Choć niewątpliwie pozostawał w cieniu Johna Lennona i Paula McCarthney'a to był bardzo ważną postacią w tym zespole. To jemu zawdzięczamy ponad 20 piosenek, w tym jedną z najpiękniejszych beatlesowskich piosenek "Something". Był też znakomitym instrumentalistą, świetnym gitarzystą. To jemy zawdzięczamy wprowadzenie do muzyki rockowej, muzyki pop, orientalnych instrumentów. 58-letni George Harrison napisał niedawno pierwszą od dziesięciu lat piosenkę, której słowa nawiązywały do śmiertelnej choroby, na jaką cierpiał. Śpiewał w niej o przyjacielu, któremu nie wiedzie się w życiu. Podczas gdy inni płyną bez wysiłku przez życie, on rozbił się o podwodną skałę. Harrison nagrał tę piosenkę w październiku w studiu swojej szwajcarskiej willi.

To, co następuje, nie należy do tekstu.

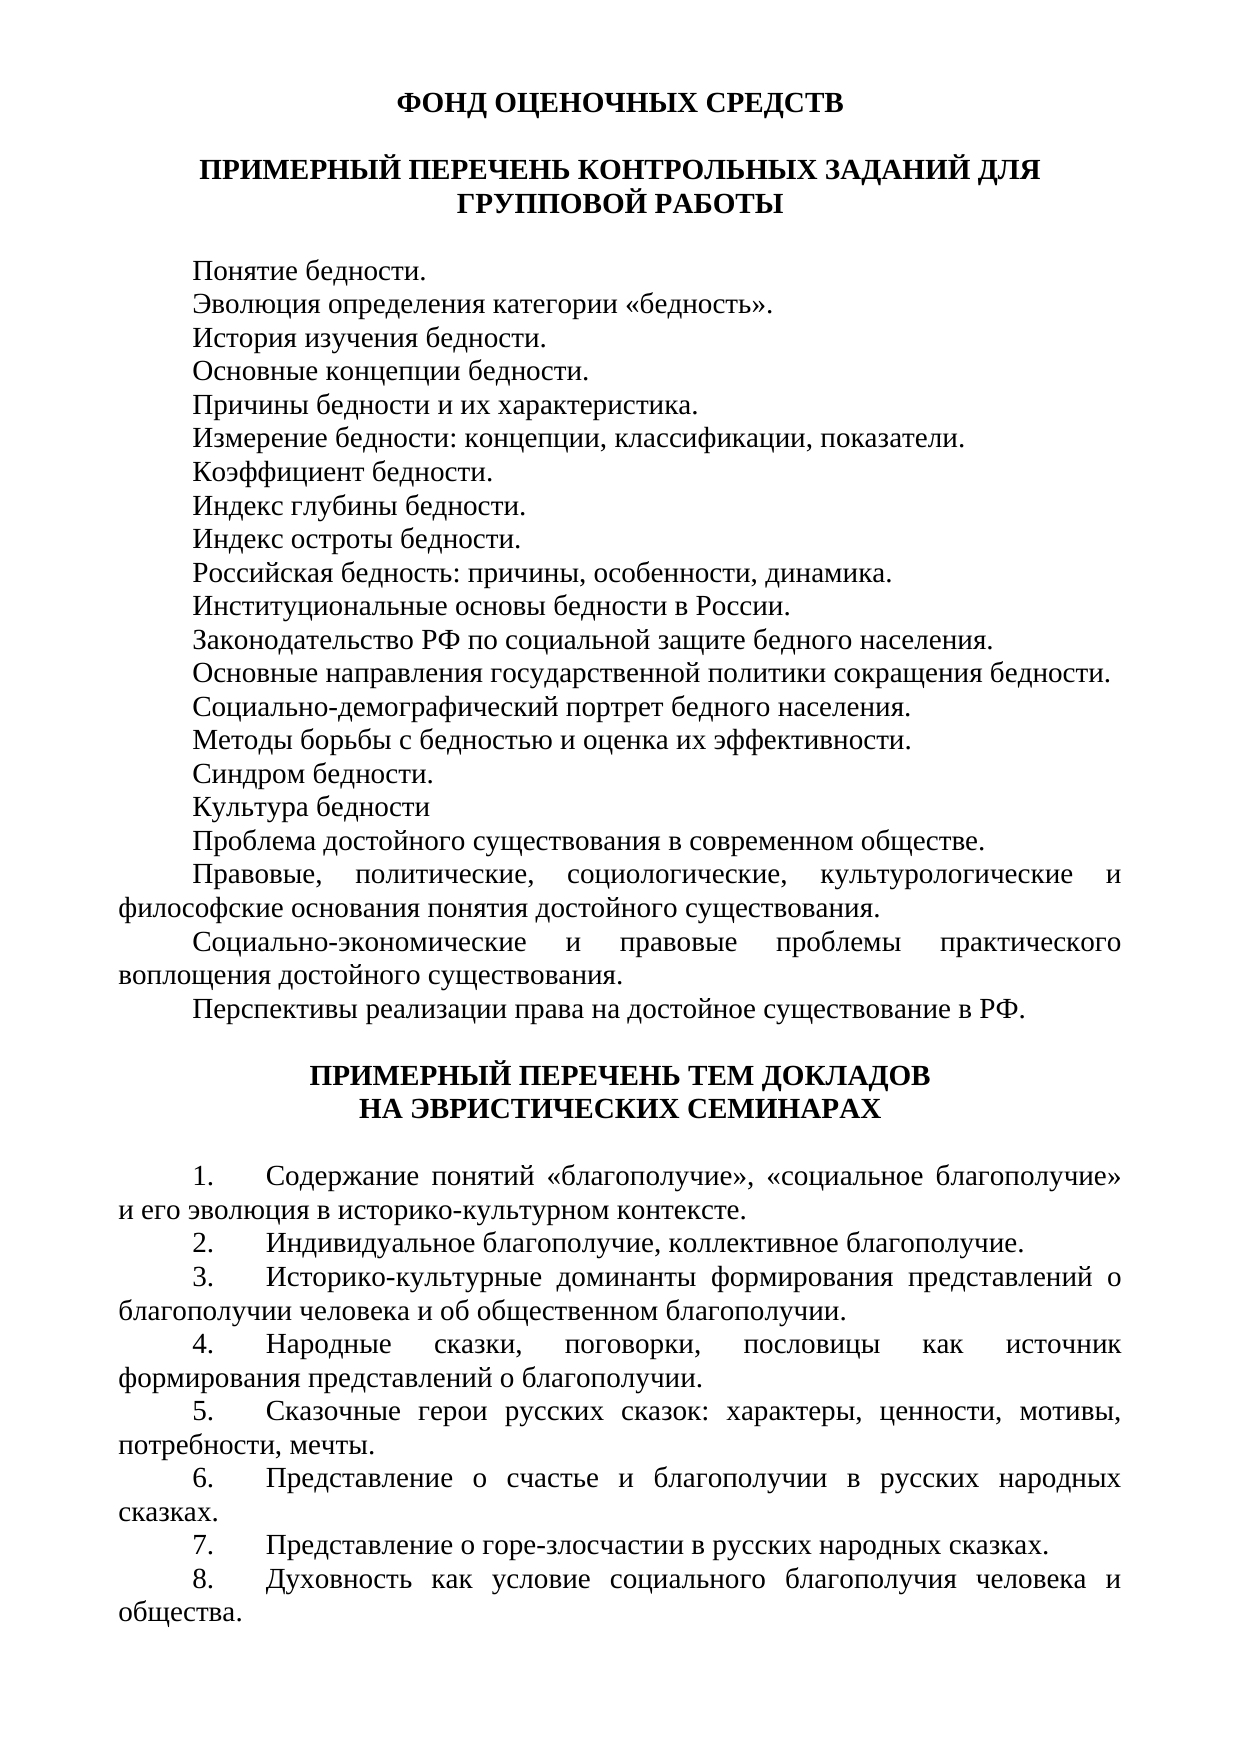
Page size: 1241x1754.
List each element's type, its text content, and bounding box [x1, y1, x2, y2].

text Культура бедности [118, 789, 1122, 823]
text Социально-демографический портрет бедного населения. [118, 689, 1122, 722]
text Правовые, политические, социологические, культурологические и философские основания понятия достойного существования. [118, 857, 1122, 924]
text Основные концепции бедности. [118, 353, 1122, 387]
text Российская бедность: причины, особенности, динамика. [118, 555, 1122, 588]
text ПРИМЕРНЫЙ ПЕРЕЧЕНЬ ТЕМ ДОКЛАДОВ [118, 1058, 1122, 1091]
list Историко-культурные доминанты формирования представлений о благополучии человека и об общественном благополучии. [118, 1259, 1122, 1326]
text Эволюция определения категории «бедность». [118, 286, 1122, 320]
text Индекс глубины бедности. [118, 488, 1122, 521]
text Синдром бедности. [118, 756, 1122, 789]
text История изучения бедности. [118, 320, 1122, 353]
text Перспективы реализации права на достойное существование в РФ. [118, 991, 1122, 1024]
text Измерение бедности: концепции, классификации, показатели. [118, 421, 1122, 454]
text Понятие бедности. [118, 253, 1122, 286]
text Социально-экономические и правовые проблемы практического воплощения достойного существования. [118, 924, 1122, 991]
text НА ЭВРИСТИЧЕСКИХ СЕМИНАРАХ [118, 1091, 1122, 1125]
list Духовность как условие социального благополучия человека и общества. [118, 1561, 1122, 1628]
text Проблема достойного существования в современном обществе. [118, 823, 1122, 857]
text Причины бедности и их характеристика. [118, 387, 1122, 421]
list Представление о горе-злосчастии в русских народных сказках. [118, 1527, 1122, 1561]
text Институциональные основы бедности в России. [118, 588, 1122, 622]
text Коэффициент бедности. [118, 454, 1122, 488]
list Сказочные герои русских сказок: характеры, ценности, мотивы, потребности, мечты. [118, 1393, 1122, 1460]
text ПРИМЕРНЫЙ ПЕРЕЧЕНЬ КОНТРОЛЬНЫХ ЗАДАНИЙ ДЛЯ ГРУППОВОЙ РАБОТЫ [118, 152, 1122, 219]
list Индивидуальное благополучие, коллективное благополучие. [118, 1226, 1122, 1259]
list Содержание понятий «благополучие», «социальное благополучие» и его эволюция в историко-культурном контексте. [118, 1158, 1122, 1226]
list Народные сказки, поговорки, пословицы как источник формирования представлений о благополучии. [118, 1326, 1122, 1393]
list Представление о счастье и благополучии в русских народных сказках. [118, 1460, 1122, 1527]
text Индекс остроты бедности. [118, 521, 1122, 555]
text Основные направления государственной политики сокращения бедности. [118, 655, 1122, 689]
text ФОНД ОЦЕНОЧНЫХ СРЕДСТВ [118, 85, 1122, 119]
text Законодательство РФ по социальной защите бедного населения. [118, 622, 1122, 655]
text Методы борьбы с бедностью и оценка их эффективности. [118, 722, 1122, 756]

Paul McCartney jest wstrząśnięty śmiercią swojego kolegi z zespołu The Beatles. "Wiedzieliśmy wszyscy o długiej chorobie George'a. Był cudownym, odważnym człowiekiem i miał wielkie poczucie humoru. Był dla mnie jak brat" - powiedział 59-letni McCartney. "Jego postać zostanie zapisana na zawsze w historii muzyki popularnej" - mówi o zmarłym muzyku The Beatles brytyjski piosenkarz Bob Geldof. "Myślę że nie ma takiej osoby, która nie pamiętałaby choć jednej z melodii, zagranych przez George'a" - dodał Geldof. Harrison doradzał mu i pomagał, kiedy w 1985 roku Geldof organizował wielki charytatywny koncert Live Aid.

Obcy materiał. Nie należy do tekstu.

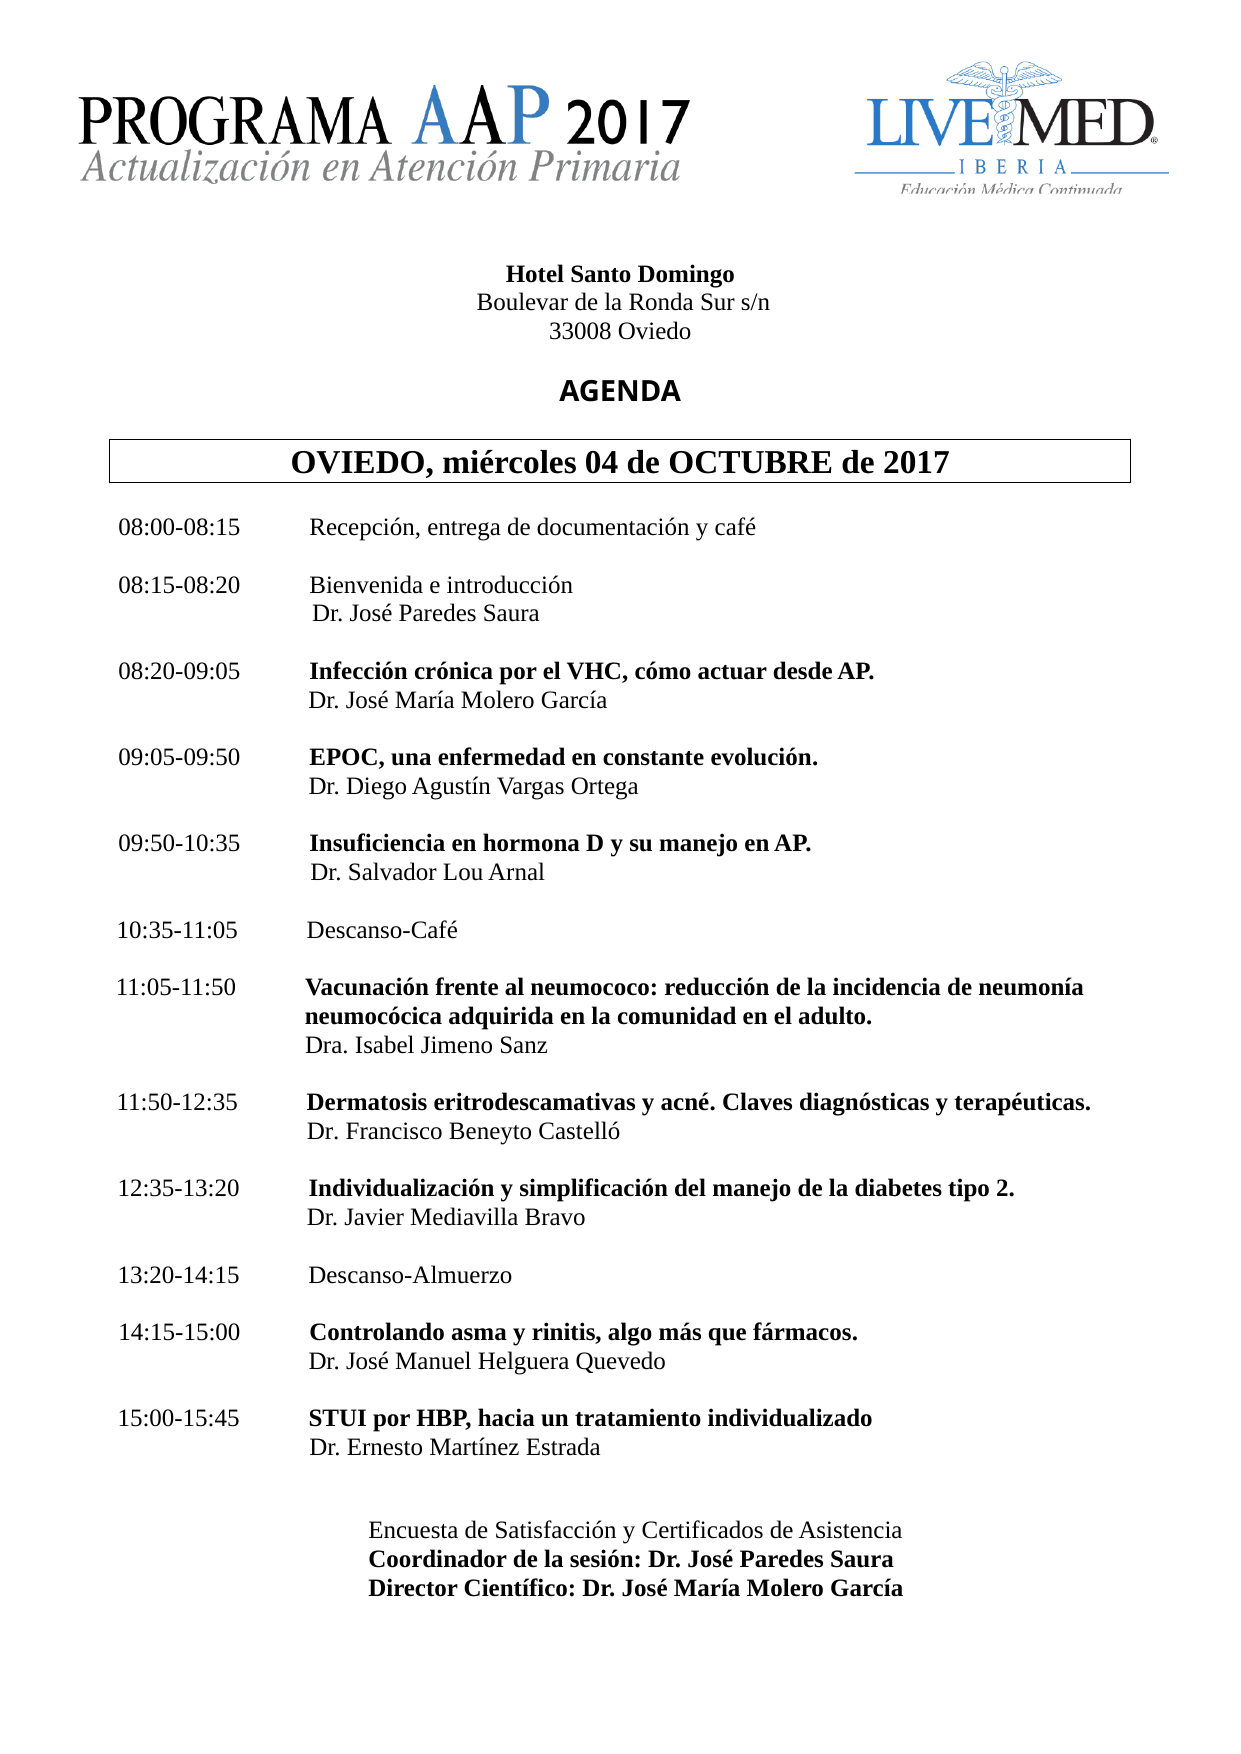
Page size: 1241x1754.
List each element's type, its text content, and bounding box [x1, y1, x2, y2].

Królowa Elżbieta II i premier Tony Blair oddali hołd zmarłemu wczoraj Georgowi Harrisonowi. Królowa jest bardzo zasmucona tym faktem - oświadczył rzecznik pałacu Buckingham. Blair określił zaś Harrisona jako postać, która naznaczyła pokolenie jego rówieśników: "Wyrastaliśmy na Beatlesach, na ich muzyce, osobowościach. To wszystko było częścią naszego życia. Myślę że śmierć George'a zasmuciła wielu ludzi. Należy podkreślić, że był on nie tylko wielkim muzykiem i artystą, ale zrobił również bardzo wiele jeśli chodzi o działalność charytatywną" - powiedział Blair dziennikarzom. W żałobie po śmierci Harrisona pogrążony jest Liverpool, miasto z którego wywodzili się Beatlesi. Na znak żałoby brytyjska flaga na ratuszu miasta została opuszczona do połowy masztu. W środku wyłożono księgę kondolencyjną. "George Harrison był jednym z największych liverpoolczyków. To był człowiek serdeczny, pokojowy, ktoś dużo więcej niż utalentowany muzyk" - powiedział burmistrz Gerry Scott.

W 1980 roku od kuli zamachowca zginął John Lennon. Po śmierci Georga Harrisona z legendarnej czwórki Beatlesów pozostali Paul McCartney i Ringo Starr.